Despite several clinical studies showing no statistically significant gain in weight and lean body mass, it is important to note that many studies do report improved QoL (Fearon et al, 2006; van der Meij et al, 2012). In a study of EPA and DHA, patients reported high level of improvements in pain and overall health and a significant increase in body weight (Taylor et al, 2010). Increased total energy expenditure and physical activity levels have been observed in patients taking EPA supplements in trials, indicating improved physical capacity (Moses et al, 2004; van der Meij et al, 2012). Any improvement the physical activity, ability to perform daily tasks, fatigue, weakness, and overall health of patient greatly enhances their QoL, and leads to improved prognosis (Moses et al, 2004; Donohoe et al, 2011; van der Meij et al, 2012). Thus, n-3 LCPUFAs may be a consideration as part of a multimodal approach to treat cancer and associated complications such as cachexia (Colomer et al, 2007).
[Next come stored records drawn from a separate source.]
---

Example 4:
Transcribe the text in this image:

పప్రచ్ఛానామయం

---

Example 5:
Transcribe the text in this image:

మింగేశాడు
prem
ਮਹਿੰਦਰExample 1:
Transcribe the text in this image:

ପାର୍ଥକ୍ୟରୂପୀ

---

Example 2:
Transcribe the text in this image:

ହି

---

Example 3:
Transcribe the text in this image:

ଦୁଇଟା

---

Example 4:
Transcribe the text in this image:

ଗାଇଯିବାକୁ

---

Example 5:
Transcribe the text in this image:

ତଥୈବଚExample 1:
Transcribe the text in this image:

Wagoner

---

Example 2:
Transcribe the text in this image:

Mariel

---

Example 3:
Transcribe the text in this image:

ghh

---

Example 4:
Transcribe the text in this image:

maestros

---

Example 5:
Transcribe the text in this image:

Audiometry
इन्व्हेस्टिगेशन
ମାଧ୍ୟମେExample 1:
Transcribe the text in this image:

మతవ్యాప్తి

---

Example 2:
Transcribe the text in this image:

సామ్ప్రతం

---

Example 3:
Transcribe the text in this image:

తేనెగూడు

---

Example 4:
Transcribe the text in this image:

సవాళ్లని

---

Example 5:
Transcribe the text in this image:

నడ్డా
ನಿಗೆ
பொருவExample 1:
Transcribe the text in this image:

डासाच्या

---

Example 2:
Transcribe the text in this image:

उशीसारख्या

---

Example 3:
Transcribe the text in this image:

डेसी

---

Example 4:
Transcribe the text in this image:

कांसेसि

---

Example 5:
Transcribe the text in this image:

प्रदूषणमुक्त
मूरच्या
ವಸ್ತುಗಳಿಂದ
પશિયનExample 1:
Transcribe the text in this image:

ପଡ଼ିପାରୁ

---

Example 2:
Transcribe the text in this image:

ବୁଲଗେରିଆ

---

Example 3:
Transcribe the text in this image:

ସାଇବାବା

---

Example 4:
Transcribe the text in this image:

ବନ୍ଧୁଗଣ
Limitations of marine PUFA use

Although marine PUFAs have been shown to have considerable potential to prevent and augment the treatment of cancer and complications such as cachexia, there are still a number of limitations associated with their use in cancer patients. Because of a significant number of cancer patients experiencing nausea, the consumption of therapeutic doses of fish oil (>3 g per day) or more purified EPA/DHA (>2 g EPA, >1.4 g DHA per day) may be impractical, because of the commonly experienced side effect of ‘fishy’ reflux experienced by many patients consuming fish oil or EPA/DHA supplements. In addition, investigations by Roodhart et al (2011) raised the question as to whether all PUFAs provide benefit, particularly in patients receiving chemotherapy (Roodhart et al, 2011). They suggest that the PUFAs 12-oxo-5,8,10-heptadecatrienoic acid (KHT (n-6)) and hexadeca-4,7,10,13-tetraenoic acid (16:4(n-3)) may be involved in the induction of resistance to chemotherapy. Although these compounds may have a profound pharmacological effect, others have described their abundance to be low, with analyses of various fish oil preparations placing them between 0% and 1.56% of total lipid content (Osman et al, 2001; Wolyniak et al, 2005). Murphy et al 2012) have previously highlighted the inconsistencies presented by these claims when compared with the published literature, and the concern that recommending the reduction of essential fatty acids may have a detrimental effect in this patient population. The discovery that KHT and 16:4(n-3) may play a role in chemotherapy resistance highlights that there is a need for supplementation of marine PUFA supplements to be carefully assessed, with a focus on promoting purified n-3 LCPUFA supplements over less refined whole fish oil, rather than the broad discouragement of this often beneficial augmentation to treatment in patients undergoing chemotherapy.

Conclusions

Polyunsaturated fatty acids derived from marine sources, including EPA and DHA, are widely consumed as supplements within the community, including cancer patients. The prescription of n-3 LCPUFAs in a therapeutic context is also increasing in patients receiving treatment for a range of cancer types. There is also now sufficient literature to suggest that the use of supplements containing EPA and DHA may have potential as an effective adjuvant to chemotherapy treatment and may help ameliorate some of the secondary complications associated with cancer. Although this review was not exhaustive, our investigations indicate that supplementation with fish oil (>3 g per day) or EPA/DHA (>1 g EPA and >0.8 g DHA per day) is associated with positive clinical outcomes. However, other components of fish oil may be detrimental to cancer treatment, and further research is still required to determine the mechanisms by which both marine-derived n-3 PUFAs and other fish-oil derived compounds are mediating their effects.